> **MATERIAL TO PROCESS**
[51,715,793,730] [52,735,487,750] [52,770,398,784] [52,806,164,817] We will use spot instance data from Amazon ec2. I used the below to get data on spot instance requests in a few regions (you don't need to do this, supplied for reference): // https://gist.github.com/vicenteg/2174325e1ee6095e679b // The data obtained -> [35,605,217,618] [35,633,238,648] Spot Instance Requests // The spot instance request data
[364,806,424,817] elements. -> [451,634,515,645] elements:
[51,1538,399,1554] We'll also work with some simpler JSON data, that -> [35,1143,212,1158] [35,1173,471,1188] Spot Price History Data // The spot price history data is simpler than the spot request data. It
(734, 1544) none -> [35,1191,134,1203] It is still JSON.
---
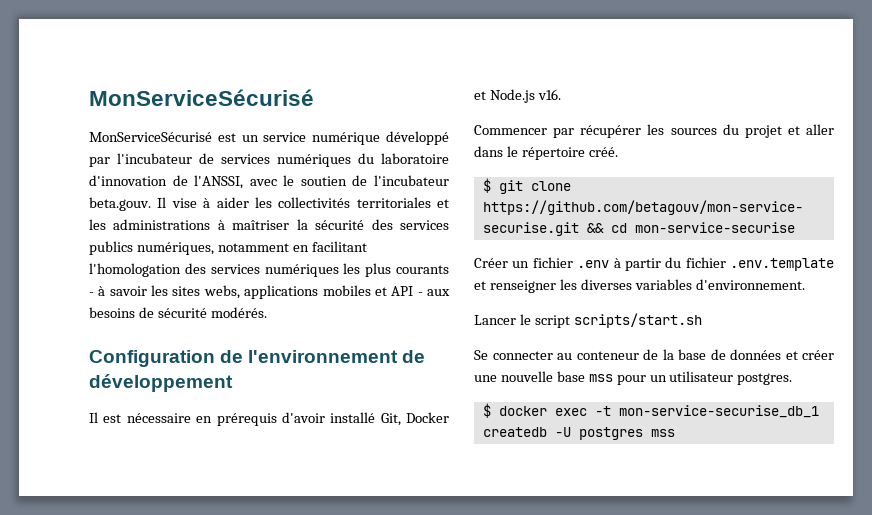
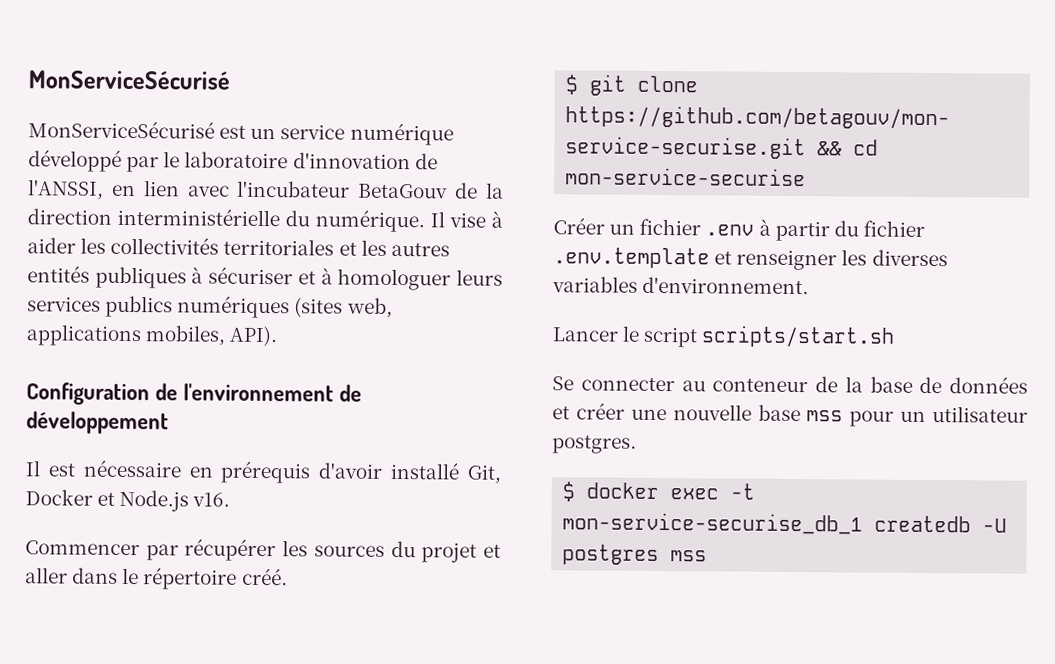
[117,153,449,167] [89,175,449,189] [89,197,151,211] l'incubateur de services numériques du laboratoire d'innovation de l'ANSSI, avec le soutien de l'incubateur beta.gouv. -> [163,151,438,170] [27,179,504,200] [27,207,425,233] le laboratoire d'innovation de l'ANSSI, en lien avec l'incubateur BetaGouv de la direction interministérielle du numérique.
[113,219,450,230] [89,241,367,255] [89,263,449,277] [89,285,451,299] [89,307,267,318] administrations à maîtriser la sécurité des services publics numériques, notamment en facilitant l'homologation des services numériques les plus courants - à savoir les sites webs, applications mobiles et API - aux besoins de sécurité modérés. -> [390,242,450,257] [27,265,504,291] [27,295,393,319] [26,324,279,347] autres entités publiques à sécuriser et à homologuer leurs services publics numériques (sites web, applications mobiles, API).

> **EXERCISE DIRECTIONS**
Search the listing above for the string "services" and copy each line that has it.

> **OUTPUT FOR THIS TASK**
[117,153,449,167] [89,175,449,189] [89,197,151,211] l'incubateur de services numériques du laboratoire d'innovation de l'ANSSI, avec le soutien de l'incubateur beta.gouv. -> [163,151,438,170] [27,179,504,200] [27,207,425,233] le laboratoire d'innovation de l'ANSSI, en lien avec l'incubateur BetaGouv de la direction interministérielle du numérique.
[113,219,450,230] [89,241,367,255] [89,263,449,277] [89,285,451,299] [89,307,267,318] administrations à maîtriser la sécurité des services publics numériques, notamment en facilitant l'homologation des services numériques les plus courants - à savoir les sites webs, applications mobiles et API - aux besoins de sécurité modérés. -> [390,242,450,257] [27,265,504,291] [27,295,393,319] [26,324,279,347] autres entités publiques à sécuriser et à homologuer leurs services publics numériques (sites web, applications mobiles, API).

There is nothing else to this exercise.